Eğitimin çok sorunu var. A’dan Z’ye değişmesi gerekir.
Hem de sadece ilk ve ortaöğretimi değil, üniversiteler ve YÖK’ü de
içine alacak şekilde!
Bu çerçevede, Temel Eğitim Kanunu’ndaki hedefler bir kez daha
hatırlanmalı ve belki de yeni bir anayasa gibi yeni bir Temel
Eğitim Yasası tartışmaya açılmalıdır.
v>Çünkü MEB ve YÖK, çocuklarımızın ve çağın çok gerisinde
kaldı!
Nasıl bir reform?
Osmanlıca ve Arapça dersler koyarak reform olmaz!
>Haftada 24 saat İngilizce dersi varken öğretemediğiniz yabancı
dilleri, haftada iki saatlik seçmeli derslerle öğretemezsiniz.
Gerekli olup olmadığı bir yana, üniversitede öğretemediğiniz
Osmanlıca ve Arapçayı ilk ve ortaokullarda kimlerle ve nasıl
öğreteceksiniz?
Yeni dönemde, böyle, niyeti ve geleceği belli olmayan popülist
projeler yerine, daha önce başlanıp, adeta ortada bırakılan Bilişim
Sınıfları, FATİH, Bilim dersleri gibi bizi çağdaş teknolojilerle ve
2023 vizyonuyla buluşturacak ciddi açılımlar gerekiyor.

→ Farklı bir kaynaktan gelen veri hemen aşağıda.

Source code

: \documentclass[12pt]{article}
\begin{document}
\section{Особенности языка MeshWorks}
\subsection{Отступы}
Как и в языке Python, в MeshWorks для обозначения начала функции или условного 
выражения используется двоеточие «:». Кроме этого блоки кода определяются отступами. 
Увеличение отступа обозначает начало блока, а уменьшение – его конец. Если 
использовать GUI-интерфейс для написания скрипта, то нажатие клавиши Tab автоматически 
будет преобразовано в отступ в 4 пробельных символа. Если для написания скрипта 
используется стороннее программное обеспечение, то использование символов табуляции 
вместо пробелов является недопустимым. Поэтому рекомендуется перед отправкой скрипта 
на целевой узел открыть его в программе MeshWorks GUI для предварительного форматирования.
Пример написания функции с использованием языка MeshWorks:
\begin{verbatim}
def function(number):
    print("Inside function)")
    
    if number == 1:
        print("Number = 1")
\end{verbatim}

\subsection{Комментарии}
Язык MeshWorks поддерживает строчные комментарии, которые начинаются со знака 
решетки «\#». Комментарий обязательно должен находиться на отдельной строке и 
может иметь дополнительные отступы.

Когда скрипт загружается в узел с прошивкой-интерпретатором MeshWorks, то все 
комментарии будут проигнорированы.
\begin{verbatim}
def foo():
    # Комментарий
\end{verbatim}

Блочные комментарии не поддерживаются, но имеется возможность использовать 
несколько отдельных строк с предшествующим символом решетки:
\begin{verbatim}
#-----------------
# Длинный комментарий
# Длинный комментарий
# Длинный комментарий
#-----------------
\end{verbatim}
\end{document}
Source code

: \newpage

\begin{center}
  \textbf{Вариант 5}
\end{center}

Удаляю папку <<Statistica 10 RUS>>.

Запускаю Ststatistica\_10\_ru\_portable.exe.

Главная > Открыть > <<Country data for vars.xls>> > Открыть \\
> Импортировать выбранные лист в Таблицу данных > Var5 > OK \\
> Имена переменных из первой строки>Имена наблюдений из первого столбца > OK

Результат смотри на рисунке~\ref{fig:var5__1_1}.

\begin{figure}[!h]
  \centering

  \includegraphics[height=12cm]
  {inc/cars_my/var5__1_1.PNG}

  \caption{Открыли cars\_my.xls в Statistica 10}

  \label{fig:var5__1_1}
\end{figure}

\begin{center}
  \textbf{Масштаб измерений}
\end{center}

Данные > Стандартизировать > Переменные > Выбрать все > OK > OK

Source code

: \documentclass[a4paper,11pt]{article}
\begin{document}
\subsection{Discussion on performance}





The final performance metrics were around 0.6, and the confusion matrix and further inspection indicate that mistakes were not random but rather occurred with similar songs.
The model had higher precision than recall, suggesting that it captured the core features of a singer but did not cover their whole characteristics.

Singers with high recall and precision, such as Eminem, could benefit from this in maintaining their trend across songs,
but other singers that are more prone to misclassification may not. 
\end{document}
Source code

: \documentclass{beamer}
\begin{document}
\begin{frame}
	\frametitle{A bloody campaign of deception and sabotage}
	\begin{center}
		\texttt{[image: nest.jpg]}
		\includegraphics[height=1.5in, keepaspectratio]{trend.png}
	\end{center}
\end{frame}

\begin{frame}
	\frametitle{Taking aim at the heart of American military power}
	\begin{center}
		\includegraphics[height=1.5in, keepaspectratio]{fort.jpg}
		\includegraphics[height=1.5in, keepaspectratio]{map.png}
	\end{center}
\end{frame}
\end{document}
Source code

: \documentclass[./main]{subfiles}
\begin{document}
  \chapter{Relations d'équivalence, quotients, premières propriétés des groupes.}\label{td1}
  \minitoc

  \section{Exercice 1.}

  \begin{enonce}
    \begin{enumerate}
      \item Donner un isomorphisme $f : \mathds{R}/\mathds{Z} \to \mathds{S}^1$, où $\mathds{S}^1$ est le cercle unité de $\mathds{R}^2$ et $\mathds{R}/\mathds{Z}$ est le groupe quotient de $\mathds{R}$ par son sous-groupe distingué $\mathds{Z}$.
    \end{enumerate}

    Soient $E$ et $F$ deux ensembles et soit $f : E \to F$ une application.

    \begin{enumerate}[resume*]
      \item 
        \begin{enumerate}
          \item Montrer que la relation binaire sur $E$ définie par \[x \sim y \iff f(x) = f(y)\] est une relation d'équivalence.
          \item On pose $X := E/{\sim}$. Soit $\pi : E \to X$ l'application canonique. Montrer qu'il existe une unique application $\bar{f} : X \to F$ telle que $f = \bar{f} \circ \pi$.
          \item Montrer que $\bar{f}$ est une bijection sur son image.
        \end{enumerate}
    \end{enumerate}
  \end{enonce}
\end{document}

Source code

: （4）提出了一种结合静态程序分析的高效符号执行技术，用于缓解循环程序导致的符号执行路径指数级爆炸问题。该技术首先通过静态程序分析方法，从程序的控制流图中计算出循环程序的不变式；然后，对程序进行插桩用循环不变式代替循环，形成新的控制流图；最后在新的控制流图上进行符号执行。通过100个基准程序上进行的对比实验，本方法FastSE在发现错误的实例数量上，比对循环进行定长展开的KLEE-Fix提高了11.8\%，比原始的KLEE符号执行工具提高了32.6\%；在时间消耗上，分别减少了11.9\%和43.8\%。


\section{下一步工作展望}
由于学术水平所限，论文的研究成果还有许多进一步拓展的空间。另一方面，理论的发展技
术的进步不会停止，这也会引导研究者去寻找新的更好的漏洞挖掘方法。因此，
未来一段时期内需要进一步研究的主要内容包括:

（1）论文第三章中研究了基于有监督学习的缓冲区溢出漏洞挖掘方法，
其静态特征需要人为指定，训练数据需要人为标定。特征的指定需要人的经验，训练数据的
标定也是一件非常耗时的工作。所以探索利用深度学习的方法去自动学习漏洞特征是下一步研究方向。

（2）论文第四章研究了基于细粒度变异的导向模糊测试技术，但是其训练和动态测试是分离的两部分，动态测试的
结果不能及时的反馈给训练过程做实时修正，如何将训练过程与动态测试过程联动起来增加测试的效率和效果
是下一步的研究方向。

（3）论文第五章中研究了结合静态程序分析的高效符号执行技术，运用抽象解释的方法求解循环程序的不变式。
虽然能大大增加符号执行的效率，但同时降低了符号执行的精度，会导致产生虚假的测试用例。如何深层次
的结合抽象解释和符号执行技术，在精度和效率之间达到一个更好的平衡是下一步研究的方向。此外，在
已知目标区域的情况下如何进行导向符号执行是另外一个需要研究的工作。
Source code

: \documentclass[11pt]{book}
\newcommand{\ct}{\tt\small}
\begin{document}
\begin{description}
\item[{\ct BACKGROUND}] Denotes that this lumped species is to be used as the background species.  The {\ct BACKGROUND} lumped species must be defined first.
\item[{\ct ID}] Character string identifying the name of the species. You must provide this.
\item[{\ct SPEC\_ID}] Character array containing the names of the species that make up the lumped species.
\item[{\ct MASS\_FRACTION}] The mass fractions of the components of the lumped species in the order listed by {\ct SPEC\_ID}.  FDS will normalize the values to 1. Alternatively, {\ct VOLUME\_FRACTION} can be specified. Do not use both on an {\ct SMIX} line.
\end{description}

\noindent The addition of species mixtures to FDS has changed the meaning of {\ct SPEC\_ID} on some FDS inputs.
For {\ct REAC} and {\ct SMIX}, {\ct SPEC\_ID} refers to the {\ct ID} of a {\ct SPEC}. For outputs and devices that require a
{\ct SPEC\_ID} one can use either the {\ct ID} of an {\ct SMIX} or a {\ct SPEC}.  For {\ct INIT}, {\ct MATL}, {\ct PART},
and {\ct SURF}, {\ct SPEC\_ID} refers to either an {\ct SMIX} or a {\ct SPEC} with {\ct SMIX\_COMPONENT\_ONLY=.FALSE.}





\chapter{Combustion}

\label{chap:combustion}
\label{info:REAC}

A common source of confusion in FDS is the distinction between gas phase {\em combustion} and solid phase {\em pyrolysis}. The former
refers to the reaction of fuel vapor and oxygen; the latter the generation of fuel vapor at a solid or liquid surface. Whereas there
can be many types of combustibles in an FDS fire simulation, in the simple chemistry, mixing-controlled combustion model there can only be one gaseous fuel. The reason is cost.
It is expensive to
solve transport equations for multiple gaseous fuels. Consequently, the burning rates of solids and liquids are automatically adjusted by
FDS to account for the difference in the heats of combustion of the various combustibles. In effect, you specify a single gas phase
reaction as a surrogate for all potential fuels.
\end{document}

Hükümet programı yazılırken umarız tüm bu detaylar düşünülür.
Ha bu arada, bakanlıklar ayrılırken umarız Bilim Bakanlığı da
müstakil hale getirilir.
Çok önemli bir adım olmasına rağmen Sanayi ve Teknoloji
Bakanlığı’nın altında hak ettiği değeri bulamadı, kayboldu
gitti!..
Temel felsefesi?
Bir ülke için en önemli unsurlardan biri de iyi bir yurttaş
yetiştirmektir.
Ve bu da eğitimin asli görevi ama MEB’in bunu başardığını söylemek
hayalcilik olur.
Çağa ayak uyduran, soran sorgulayan, milli ve manevi değerlerle
donanmış, sorun yaratan değil sorun çözen, seven, sevilen,
hoşgörülü nesiller yetiştirme konusunda dünden bugüne ne kadar
başarılı olduk?
Cumhuriyet’in ilk yıllarındaki idealist nesillerden eser
kalmadı!
Bu konunun enine boyuna bir kez daha sorgulanmasında sonsuz yarar
var.
Ak Parti, maalesef eğitimde yeterince başarılı olamadı.
Büyük yatırımlar gerçekleşti. Sayısal olarak neredeyse hemen her
şey katlanarak büyüdü. Ama eğitimin ruhunu kaybettik!